DOCUMENT SECTION |
It is crucial to diagnose COVID‐19 accurately by the correct method of testing to manage treatment, reduce spread of the disease, and protect healthcare professionals. There is as yet no gold standard for the diagnosis of SARS‐Cov‐2 infection, and RT‐PCR remains the most widely used testing method. The nasopharynx, as an accessible site through the nose, is the most widely used sampling site. The testing may result in false negatives because of preanalytic factors such as inadequate sampling or low viral load. The timing of sampling is also known to be an important factor for obtaining a positive result, as the viral load in the nasopharynx is low in the first days of the infection and also decreases after 7 days of symptom onset. In the literature, there are studies that compared the PCR results of lower respiratory tract specimens (laryngotracheal aspirate/sputum) with NS. Nazerian et al. reported a reduced false‐negative rate with laryngotracheal specimens in patients with suspected SARS‐COV‐2 pneumonia despite a negative NPS. In contrast, Thwe et al. reported an overall agreement of 96% between tracheal aspirate/sputum specimens and NS; interestingly, though, five discordant results were positive for NS but negative for sputum. As we aimed to investigate the efficacy of NS and a possible effect of increasing the sample material on test results, we compared the viral load and the test results obtained from NS with that of NA, which is expected to yield more biological material from the sampling site. In the literature, there are similar studies for other respiratory viruses, which compares the efficacy of NS and NA, but not yet for SARS‐CoV‐2 infection in adults. The optimal sampling methods and the best sites to collect material for viral detection for the etiologic diagnosis of respiratory viral infections may differ between different viruses ; for example, sampling with aspiration was reported to increase the sensitivity of PCR for the respiratory syncytial virus when compared to sampling with a swab. ,

In our study, the idea of getting NA was adopted with the intention of obtaining a positive result for subjects who resulted negative with NS but are clinically and radiologically consistent with COVID‐19. However, in the study design, no such criteria were determined to prevent a selection bias and to obtain a heterogeneous group of subjects. The results demonstrated that RT‐PCR for SARS‐Cov2 performed with NA sample and NS sample showed a strong correlation regarding the positivity and negativity, and also the Ct values. Only two patients, who were on their eighth and 12th day of symptoms, were detected to be positive with NA but negative with NS. The Ct values were 20.71 and 23.06, respectively. It can be considered that the quantity of the biological material obtained from the nasopharynx can still affect the results in some cases, even though the sampling tool is inserted into the nasopharynx properly. NA can be applied for patients who remain negative with NS if the necessary precautions for infection control can be provided.

TASK LIST |
A. Which aims does the text on COVID-19 sampling give for diagnosing the disease accurately? List all of them.
B. Can you carry the text on COVID-19 sampling forward from its last sentence?
The records come from a different source than the text.

SUPPLIED INFORMATION |
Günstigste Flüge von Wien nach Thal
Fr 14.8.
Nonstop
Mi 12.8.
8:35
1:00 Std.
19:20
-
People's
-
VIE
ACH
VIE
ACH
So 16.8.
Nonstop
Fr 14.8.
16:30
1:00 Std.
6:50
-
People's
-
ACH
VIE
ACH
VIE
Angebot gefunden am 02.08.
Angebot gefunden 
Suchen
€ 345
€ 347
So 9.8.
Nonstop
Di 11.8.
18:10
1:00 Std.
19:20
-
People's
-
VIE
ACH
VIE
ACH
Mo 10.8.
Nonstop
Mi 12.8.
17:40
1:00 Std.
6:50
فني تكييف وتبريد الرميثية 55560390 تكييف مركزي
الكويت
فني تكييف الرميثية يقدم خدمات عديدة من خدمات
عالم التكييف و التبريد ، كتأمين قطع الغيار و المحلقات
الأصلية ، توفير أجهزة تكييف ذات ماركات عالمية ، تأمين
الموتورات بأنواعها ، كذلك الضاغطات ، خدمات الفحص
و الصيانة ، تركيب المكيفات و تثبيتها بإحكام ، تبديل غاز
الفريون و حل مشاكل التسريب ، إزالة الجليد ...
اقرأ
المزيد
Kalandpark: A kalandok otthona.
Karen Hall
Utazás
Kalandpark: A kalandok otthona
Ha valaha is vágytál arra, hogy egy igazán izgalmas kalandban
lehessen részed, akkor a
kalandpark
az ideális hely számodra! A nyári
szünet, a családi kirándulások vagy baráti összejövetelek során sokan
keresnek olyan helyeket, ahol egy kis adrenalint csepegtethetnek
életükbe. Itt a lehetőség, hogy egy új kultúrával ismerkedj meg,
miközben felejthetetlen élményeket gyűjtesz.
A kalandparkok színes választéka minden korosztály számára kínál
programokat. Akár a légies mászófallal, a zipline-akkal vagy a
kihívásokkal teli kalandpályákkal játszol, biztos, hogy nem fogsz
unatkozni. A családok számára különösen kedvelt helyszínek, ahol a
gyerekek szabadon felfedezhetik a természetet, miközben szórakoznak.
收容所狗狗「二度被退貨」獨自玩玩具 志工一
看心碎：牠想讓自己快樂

YOUR WRITTEN ANSWERS |
A. Managing treatment, reducing spread of the disease, and protecting healthcare professionals.

B.
The participants of the study mentioned that the aspiration process caused no further discomfort than the swab, or even provided higher comfort. This is probably because of the softer and flexible structure of the cannula compared with the swab. It is less likely to obtain an insufficient amount of material with NA than that with NS. Therefore, NA may be preferred for the second sampling, especially in patients who are difficult to be sampled with swab because of a septal deviation or patient incompatibility.

The limitation of the study was the small number of subjects, which was limited on purpose for prevention of aerosolization and patient discomfort due to double sampling at the same time. The sampling was done under optimal conditions, unlike the daily routine practice. It is to be noted that both sampling methods were applied to the same patient by the otolaryngologist. Thus, it was certainly collected with absolute precision. If we consider the fact that the sampling is generally performed by other healthcare professionals, the difference in results between NS and NA would be expected to be higher in less experienced hands.

CONFLICT OF INTERESTS

The authors declare that there are no conflicts of interest.